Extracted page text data
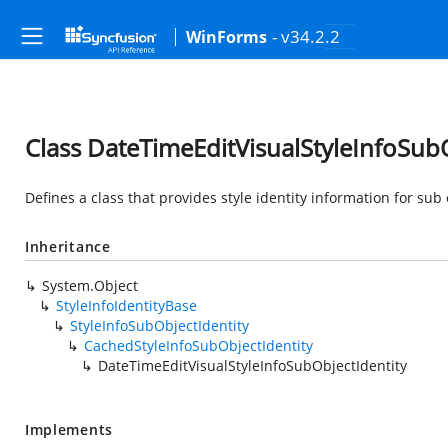
- v34.2.2
WinForms
Class DateTimeEditVisualStyleInfoSubO
Defines a class that provides style identity information for sub o
Inheritance
System.Object
StyleInfoIdentityBase
StyleInfoSubObjectIdentity
CachedStyleInfoSubObjectIdentity
DateTimeEditVisualStyleInfoSubObjectIdentity
Implements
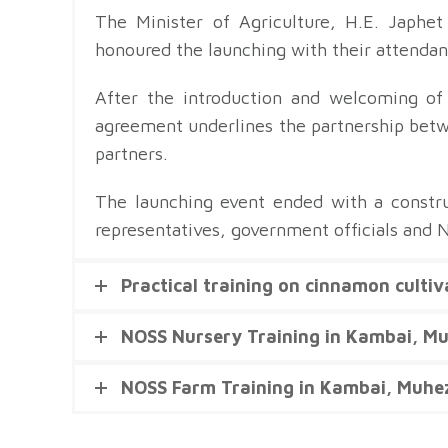
The Minister of Agriculture, H.E. Japhe
honoured the launching with their attendanc
After the introduction and welcoming of
agreement underlines the partnership bet
partners.
The launching event ended with a constru
representatives, government officials and 
Practical training on cinnamon culti
NOSS Nursery Training in Kambai, M
NOSS Farm Training in Kambai, Muhe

#### TASK TO COMPLETE:
All that should appear in the response is the run of lines from the one with "Inheritance" through the final line of the records, restated exactly, with pictures omitted.

#### RESPONSE:
Inheritance
System.Object
StyleInfoIdentityBase
StyleInfoSubObjectIdentity
CachedStyleInfoSubObjectIdentity
DateTimeEditVisualStyleInfoSubObjectIdentity
Implements
The Minister of Agriculture, H.E. Japhe
honoured the launching with their attendanc
After the introduction and welcoming of
agreement underlines the partnership bet
partners.
The launching event ended with a constru
representatives, government officials and 
Practical training on cinnamon culti
NOSS Nursery Training in Kambai, M
NOSS Farm Training in Kambai, Muhe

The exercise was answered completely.